この度はJALSG Young Investigator ASH Travel Awardで大変貴重な機会を賜り、深く感謝申し上げます。
今回参加した第55回米国血液学会について、簡単ではありますが御報告致します。
開催地であるNew Orleansはジャズや香辛料が有名な、南部らしく温暖な気候の都市です。
残念ながら今回は数十年に1度の寒波に見舞われ、乗り継ぎ便の欠航も相次ぎ、キャンセルとなるポスター発表も散見されました。私自身は初めての海外学会への参加でしたが、出発から初日の参加までが単独での行動だったこともあり、期待は勿論実は不安も大きく胸を占めておりました。会場は想像以上に広く、演題も多岐にわたるため、事前にiPhoneにダウンロードしたASH公式アプリでabstractと会場地図を参照に行動スケジュールを組み、それらを実行に移すべく常に早足で移動する日々でした(実際、講演会場同士が離れた場所ではそれでも15分はかかりました)。
私はEducation programを中心に、Scientific ProgramやSpecial Interest Session等、現在主に診療している
AML/ALL、MDS、造血幹細胞移植に関する演題を回りました。その幾つかを以下に挙げます。
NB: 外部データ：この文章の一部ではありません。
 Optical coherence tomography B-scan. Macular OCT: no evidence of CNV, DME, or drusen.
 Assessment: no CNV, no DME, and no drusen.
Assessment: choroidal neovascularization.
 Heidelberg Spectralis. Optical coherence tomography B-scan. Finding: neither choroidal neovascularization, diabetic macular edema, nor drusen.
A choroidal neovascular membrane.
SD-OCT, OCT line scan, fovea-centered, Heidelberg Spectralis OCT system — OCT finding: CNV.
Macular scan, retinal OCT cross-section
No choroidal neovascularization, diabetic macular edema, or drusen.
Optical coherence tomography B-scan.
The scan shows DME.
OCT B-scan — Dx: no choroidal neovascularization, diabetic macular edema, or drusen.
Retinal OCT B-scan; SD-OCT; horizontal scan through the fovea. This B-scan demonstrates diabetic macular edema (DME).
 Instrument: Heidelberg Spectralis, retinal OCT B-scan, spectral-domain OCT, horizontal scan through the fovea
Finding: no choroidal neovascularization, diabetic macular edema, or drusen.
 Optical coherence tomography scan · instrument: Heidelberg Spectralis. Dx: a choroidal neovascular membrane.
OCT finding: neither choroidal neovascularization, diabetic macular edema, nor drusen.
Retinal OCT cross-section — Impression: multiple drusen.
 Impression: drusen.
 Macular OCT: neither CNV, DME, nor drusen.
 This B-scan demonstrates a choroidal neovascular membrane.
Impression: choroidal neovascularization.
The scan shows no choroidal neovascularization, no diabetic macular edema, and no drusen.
・Friday Satellite Symposia :学会開催前日にコーポレーションセミナーが開かれています。MDSに関するSessionでは、バルプロ酸+AZA、LEN+AZA、IDR+AZAとAZA単独の比較試験や、VorinostatとAZAの併用など、新規薬剤の併用治療が紹介されていました。また”Consensus or Controversy?Live”でのNon-Hodgkin LymphomaのSessionでは、CLLにおけるobinutuzumabやidelalisib、ibrutinibを含めた治療の他、FLにおけるRituximab(R)単剤治療やR squaredレジメンの比較などを、配布されたタブレット端末を使用したアンケート型の対話形式で進んでいき、急速に進む新たな治療法開発が世界でどのように受け入れられているのかを学びました。
・Education program/Plenary session:ALL治療・Non-Hodgkin Lymphoma治療の変遷や、High-risk MDSの移植におけるドナーや前処置の選択、FLT3変異を有するAML治療など、現在標準となっている治療・マネジメントから問題点とその研究段階についてまで、幅広く知識を得ることができました。また、Myeloma治療についての発表で、移植非適応症例に対するMPTとRdの比較において、Rdの優位性が示されていました。
・Scientific Program:T-ALLにおける、NOTCH-1を標的因子とした治療の問題点について、その有害事象のみならず、GSI耐性についてNotchのOn/Offが混在することやPTENの欠失、BETファミリータンパク質などの寄与が示唆されていることなどが報告されていました。
今回のASH参加を通し、世界中の臨床家・研究者が様々な方法で血液疾患に立ち向かっていることに感銘を受けると共に、大小に拘らず各国各施設の症例や経験を発信していくことの大切さ・使命を改めて感じ、自身を振り返り少なからず悔しさ・歯がゆさを覚えました。今後は発表者として貢献できるよう、普段の診療は勿論のこと、統計学や語学についても力をつけるべく努力して参りたいと思います。
最後になりましたが、参加の機会を作って頂きましたJALSG支援機構の先生方・事務局の皆様、留守中の業務を代行していただいた済生会前橋病院の先生方に深く感謝致します。また、常に人材不足の状況にある血液内科において、JALSG Young Investigator ASH Travel Awardの存在が、全国の臨床研修医にとって血液内科医を志すより大きな魅力のひとつとなっていくことを願っております。